Keith Mitchell ("Ancestors by Kamau Brathwaite") is a graduate student in the Department of Comparative Literature at UNC-Chapel Hill. His area of concentration is Anglophone and Francophone Caribbean literature. His interests also include North African and African American literature. Currently, he is co-editing a collection of essays on the African American writer Gayl Jones.
Mark Roberts' ("The Lost Sea by Keith Flynn") poems and reviews have appeared in Oyster Boy Review in the past. He is the Director of the Writer Center at Virginia Intermont College.

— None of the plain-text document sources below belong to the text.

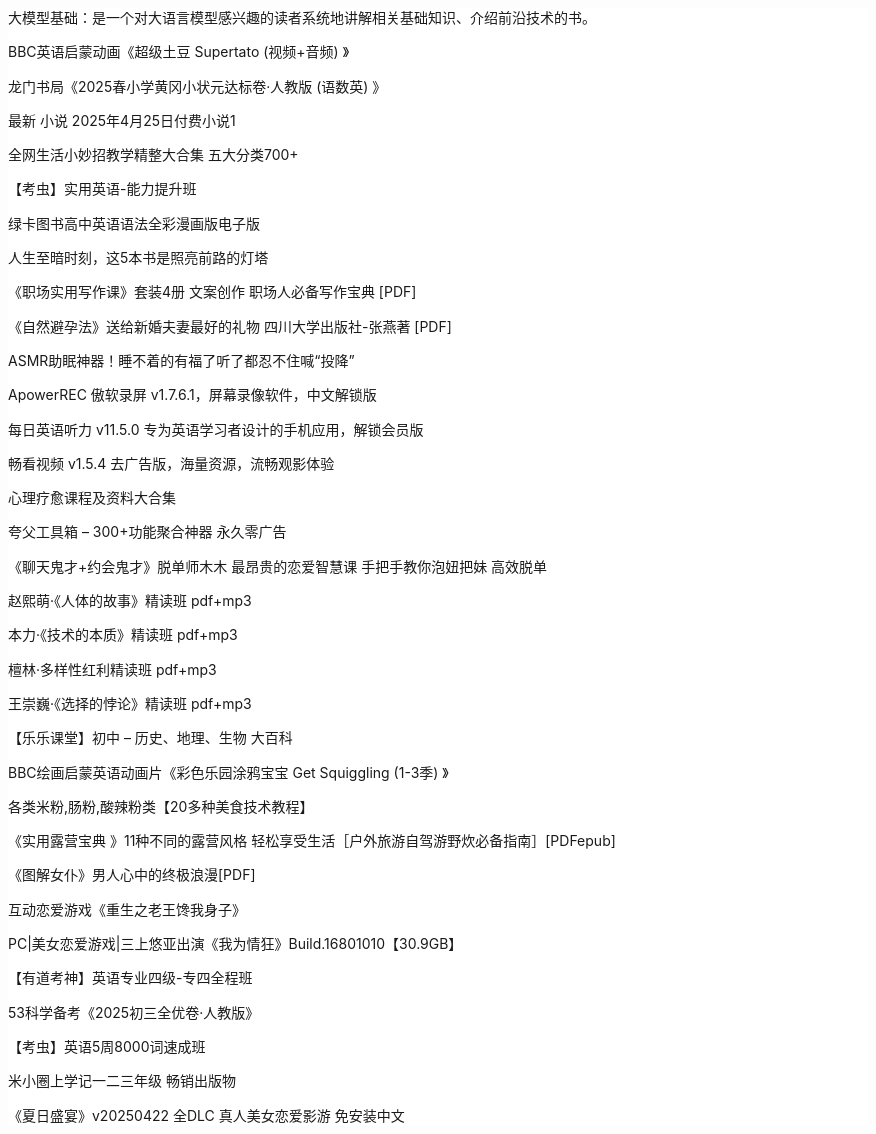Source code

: 大模型基础：是一个对大语言模型感兴趣的读者系统地讲解相关基础知识、介绍前沿技术的书。

BBC英语启蒙动画《超级土豆 Supertato (视频+音频) 》

龙门书局《2025春小学黄冈小状元达标卷·人教版 (语数英) 》

最新 小说 2025年4月25日付费小说1

全网生活小妙招教学精整大合集 五大分类700+

【考虫】实用英语-能力提升班

绿卡图书高中英语语法全彩漫画版电子版

人生至暗时刻，这5本书是照亮前路的灯塔

《职场实用写作课》套装4册 文案创作 职场人必备写作宝典 \[PDF\]

《自然避孕法》送给新婚夫妻最好的礼物 四川大学出版社-张燕著 \[PDF\]

ASMR助眠神器！睡不着的有福了听了都忍不住喊“投降”

ApowerREC 傲软录屏 v1.7.6.1，屏幕录像软件，中文解锁版

每日英语听力 v11.5.0 专为英语学习者设计的手机应用，解锁会员版

畅看视频 v1.5.4 去广告版，海量资源，流畅观影体验

心理疗愈课程及资料大合集

夸父工具箱 – 300+功能聚合神器 永久零广告

《聊天鬼才+约会鬼才》脱单师木木 最昂贵的恋爱智慧课 手把手教你泡妞把妹 高效脱单

赵熙萌·《人体的故事》精读班 pdf+mp3

本力·《技术的本质》精读班 pdf+mp3

檀林·多样性红利精读班 pdf+mp3

王崇巍·《选择的悖论》精读班 pdf+mp3

【乐乐课堂】初中 – 历史、地理、生物 大百科

BBC绘画启蒙英语动画片《彩色乐园涂鸦宝宝 Get Squiggling (1-3季) 》

各类米粉,肠粉,酸辣粉类【20多种美食技术教程】

《实用露营宝典 》11种不同的露营风格 轻松享受生活［户外旅游自驾游野炊必备指南］\[PDFepub\]

《图解女仆》男人心中的终极浪漫\[PDF\]

互动恋爱游戏《重生之老王馋我身子》

PC|美女恋爱游戏|三上悠亚出演《我为情狂》Build.16801010【30.9GB】

【有道考神】英语专业四级-专四全程班

53科学备考《2025初三全优卷·人教版》

【考虫】英语5周8000词速成班

米小圈上学记一二三年级 畅销出版物

《夏日盛宴》v20250422 全DLC 真人美女恋爱影游 免安装中文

Alan Sondheim ("My Medical Expert System" & "I am in Love with Language") is a writer and theorist living in Brooklyn and Miami, editor of Being On Line, The Case of the Real, Disorders of the Real, and .echo (published by Alt-X). Sondheim founded the Fiction-of-Philosophy list on the Internet, and co-founded Cybermind and Cyberculture email lists.
Shelby Stephenson's ("Billy" & "For the Birds") new book is Fiddledeedee.
Robert West's ("Re-Sounding: Selected Later Poems by Theodore Enslin" & "'A Certain Light' by Debra Kaufman" & "When I Find You Again It Will Be in Mountains") poems have recently appeared in Pembroke Magazine and Hummingbird. His poetry reviews appear regularly in Oyster Boy Review, The Carolina Quarterly, and The Asheville Poetry Review. He teaches at Wake Forest University. He has recently begun a new magazine for the short poem called Blink.